Quite possibly – so plenty of time then for transmission errors, lapses in memory etc. Nor moreover does that change the fact that, at best, Matthew could only have recorded what a witness
thought he saw, which may or not be an accurate description of what actually happened. What the witness
didn’t see for example could well be a much more important component of a more accurate explanation.
Regarding embellishment of the story, there are indeed signs that Matthew has been edited. But there is no sign that the miracles have been edited in (except on two occasions, both of which are duplicates of very similar miracles where the original two are integral to the structure of the narrative. See Matthew 9:27-31 and 20:29-34; also 9:32-34 and 12:22-24). There are around 20 doublets like those just mentioned. A doublet consists of two similar sentences or paragraphs. With most of them, one of the pair is out of context, while the other fits its context. The out-of-context one is the one that has been edited in.
But none of which nullifies your core problem of establishing whether any actual miracles happened at all. A conjuring trick that was believed to be real could well have been recorded faithfully and accurately multiple times but would still be a conjuring trick regardless of what the witness thought it was.

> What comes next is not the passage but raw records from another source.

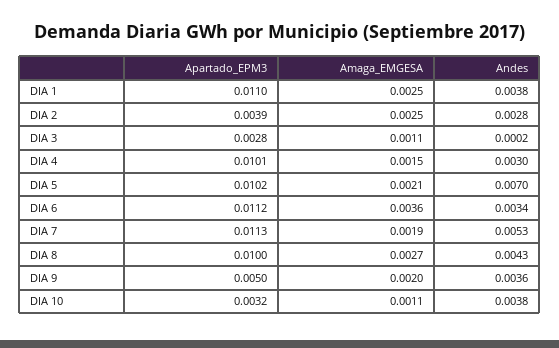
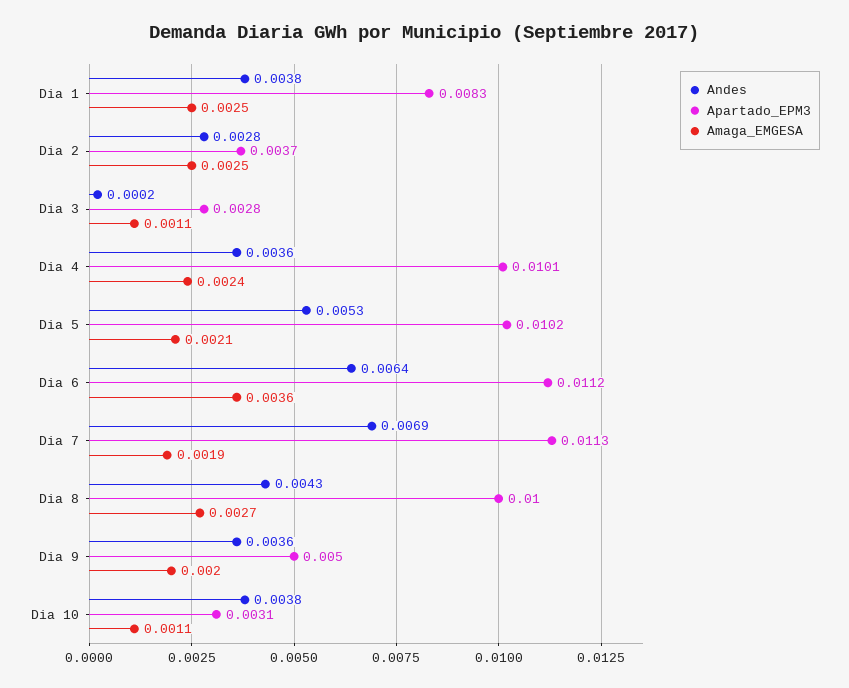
Apartado_EPM3, DIA 1: 0.011 -> 0.0083
Apartado_EPM3, DIA 2: 0.0039 -> 0.0037
Amaga_EMGESA, DIA 4: 0.0015 -> 0.0024
Andes, DIA 4: 0.003 -> 0.0036
Andes, DIA 5: 0.007 -> 0.0053
Andes, DIA 6: 0.0034 -> 0.0064
Andes, DIA 7: 0.0053 -> 0.0069
Apartado_EPM3, DIA 10: 0.0032 -> 0.0031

Think how closely the resurrection story mirrors the structure of a conjuring trick for example – the conjuror sets up the trick then pulls a curtain across so no-one can see the jiggery-pokery out of sight, which he then removes with a Ta-Daa!!! and the girl is “miraculously” out of the box. Similarly in the resurrection story the “curtain” is a big rock rolled in front of a tomb, and three days later…Ta-Daa!!! and there’s Jesus out of the tomb. Uncanny eh?
If a god had wanted to show a real miracle do you not think that rather than dress it in the paraphernalia of a conjuring trick, “He” could for example have had Jesus actually dead on the cross, unresponsive to being poked with spears etc and then… Ta-Daa!!! Jesus could have leapt from the cross without a mark on him? How much more convincing of an actual miracle would that have been!?
The point is that the miracles are integral to the structure of the narrative.
No doubt, as they are in lots of different religious narratives too but that you find to be unconvincing.